(DATA SUPPLIED begins)

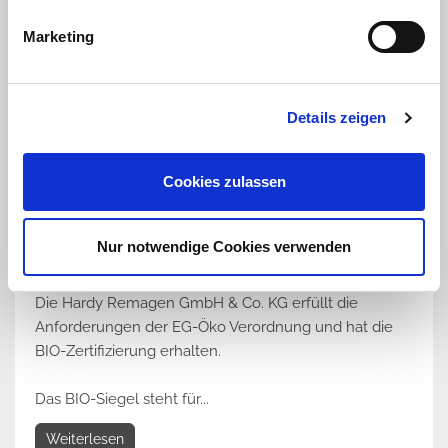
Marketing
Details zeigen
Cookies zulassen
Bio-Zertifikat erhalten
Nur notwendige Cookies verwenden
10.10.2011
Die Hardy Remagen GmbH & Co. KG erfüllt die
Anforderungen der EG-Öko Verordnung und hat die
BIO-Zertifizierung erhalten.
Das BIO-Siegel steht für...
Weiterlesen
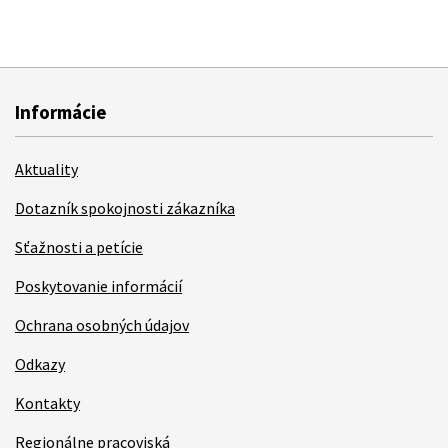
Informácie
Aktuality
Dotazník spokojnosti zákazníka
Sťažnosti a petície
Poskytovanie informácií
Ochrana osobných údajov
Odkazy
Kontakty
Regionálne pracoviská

(DATA SUPPLIED ends)
(DATA SUPPLIED begins)

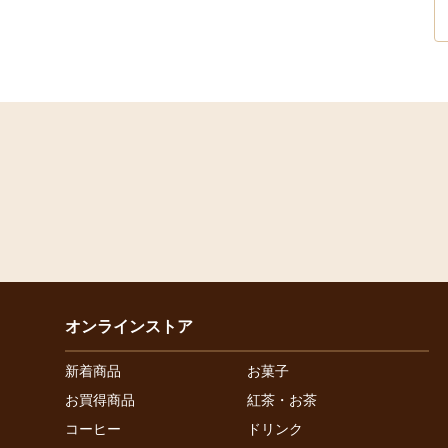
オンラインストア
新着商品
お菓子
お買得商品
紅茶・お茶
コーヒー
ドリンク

(DATA SUPPLIED ends)

| ASSIGNMENT |
For the data above, set down exactly the lines from the line with "Das BIO-Siegel steht für..." to the line with "Regionálne pracoviská", both included, leaving pictures out.

| WRITTEN SOLUTION |
Das BIO-Siegel steht für...
Weiterlesen
Informácie
Aktuality
Dotazník spokojnosti zákazníka
Sťažnosti a petície
Poskytovanie informácií
Ochrana osobných údajov
Odkazy
Kontakty
Regionálne pracoviská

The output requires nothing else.